Rather than retaliate, she decided to make her exit, and said quietly, avoiding looking at anyone, ‘I’m feeling rather tired. If you will excuse me, I think I’ll go to my room.’
‘I’ll come with you,’ Saul said immediately. ‘I’ve got some work to do myself.’
‘I’m sorry about that,’ Saul apologised the minute they were on their own. ‘Natasha’s behaviour was appalling. I don’t know how Aldo puts up with her.
‘He loves her, and he’s afraid of losing her,’ Giselle assessed as he unlocked the door that led to his private apartment and held it open for her.
‘I feel desperately sorry for any child they end up having…I think that Natasha will be a very demanding mother, with exacting standards for any child they have, but especially a son. She’s so competitive herself that a…a more sensitive child will find it hard to deal with.’ He paused, mulling over the way she had behaved. ‘If you were to ask me, I would say that there’s a degree of instability within Natasha. I hadn’t noticed it before, but today…’

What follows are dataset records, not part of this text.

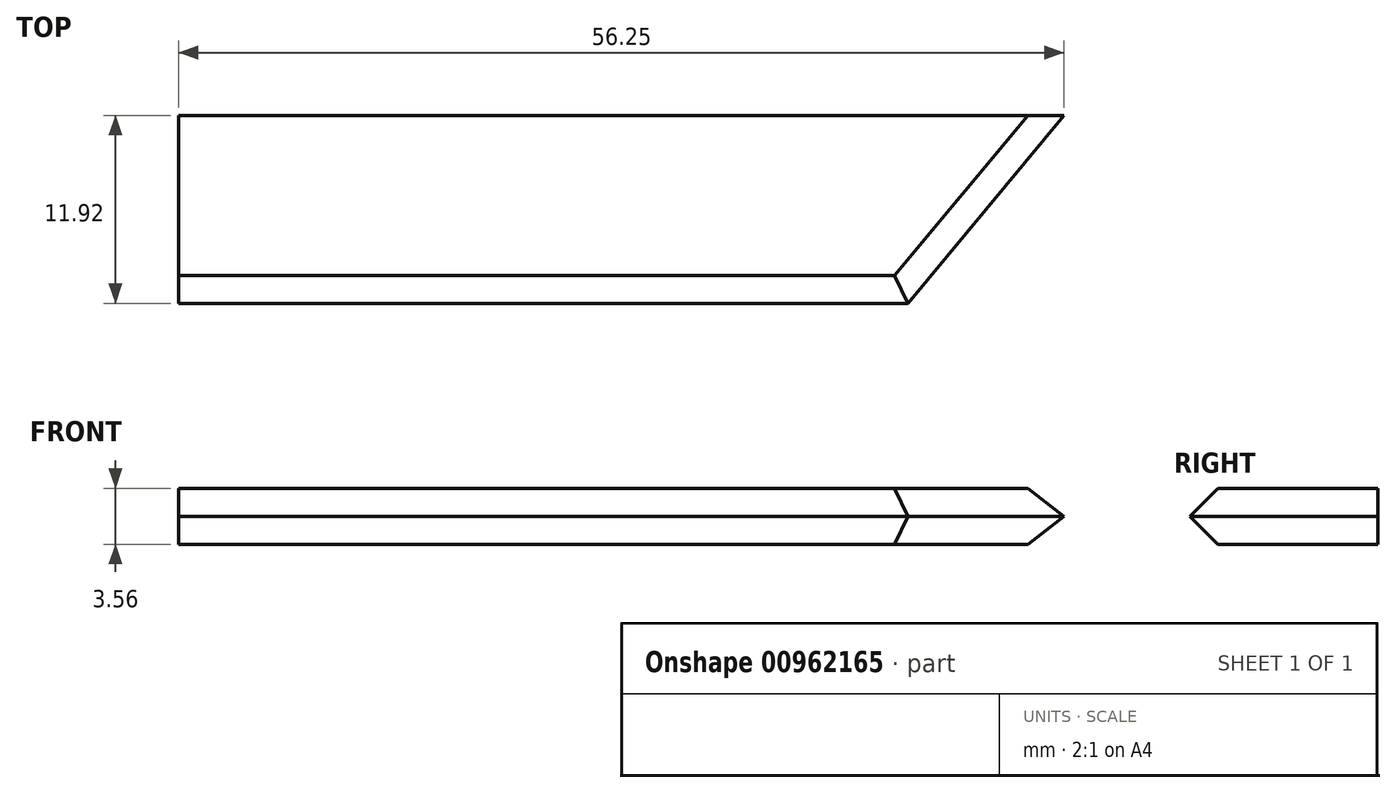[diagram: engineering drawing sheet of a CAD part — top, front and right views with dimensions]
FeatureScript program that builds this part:
annotation { "Feature Type Name" : "Feature", "Feature Type Description" : "" }
export const myFeature = defineFeature(function(context is Context, id is Id, definition is map)
    precondition{}
    {
        {
            var Q0;
            Q0=qCreatedBy(makeId("Top.planeOp"),FACE);
            var sketch = newSketch(context, id + "F0", { "sketchPlane" : qUnion([Q0])});
            skLineSegment(sketch, "E0", {"start": v(-43.05, 0) * mm, "end": v(-43.05, 11.92) * mm});
            skLineSegment(sketch, "E1", {"start": v(-43.05, 11.92) * mm, "end": v(13.2, 11.92) * mm});
            skLineSegment(sketch, "E2", {"start": v(13.2, 11.92) * mm, "end": v(3.27, 0) * mm});
            skLineSegment(sketch, "E3", {"start": v(3.27, 0) * mm, "end": v(-43.05, 0) * mm});
            skSolve(sketch);
        }
        {
            var Q0;
            Q0=makeQuery(id+"F0.imprint","IMPRINT",FACE,{"disambiguationData":[TD([[makeQuery(id+"F0.imprint","IMPRINT",EDGE,{"derivedFrom":sQuery(id+"F0.wireOp",EDGE,"E0")}),-1.0]])]});
            extrude(context, id + "F1", {"entities" : qUnion([Q0]), "depth" : 3.56 * mm, "offsetDistance" : 25.4 * mm});
        }
        {
            var Q0;
            Q0=makeQuery(id+"F1.opExtrude","CAP_EDGE",EDGE,{"disambiguationData":[OSD([sQuery(id+"F0.wireOp",EDGE,"E2")])],"isStart":true});
            var Q1;
            Q1=makeQuery(id+"F1.opExtrude","CAP_EDGE",EDGE,{"disambiguationData":[OSD([sQuery(id+"F0.wireOp",EDGE,"E2")])],"isStart":false});
            var Q2;
            Q2=makeQuery(id+"F1.opExtrude","CAP_EDGE",EDGE,{"disambiguationData":[OSD([sQuery(id+"F0.wireOp",EDGE,"E3")])],"isStart":true});
            var Q3;
            Q3=makeQuery(id+"F1.opExtrude","CAP_EDGE",EDGE,{"disambiguationData":[OSD([sQuery(id+"F0.wireOp",EDGE,"E3")])],"isStart":false});
            chamfer(context, id + "F2", {"entities" : qUnion([Q0, Q1, Q2, Q3]), "width" : 1.78 * mm, "tangentPropagation" : true});
        }
    });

Giselle’s mouth had gone dry, and her heart was pounding. ‘I think it was just the drink that made her behave the way she did.’
‘You’re defending her?’ Saul’s eyebrows rose. ‘That’s very charitable of you, but I thought her behaviour pointed quite plainly to some kind of emotional and perhaps even mental instability—and that can only lead to a great deal of unhappiness for those close to her.’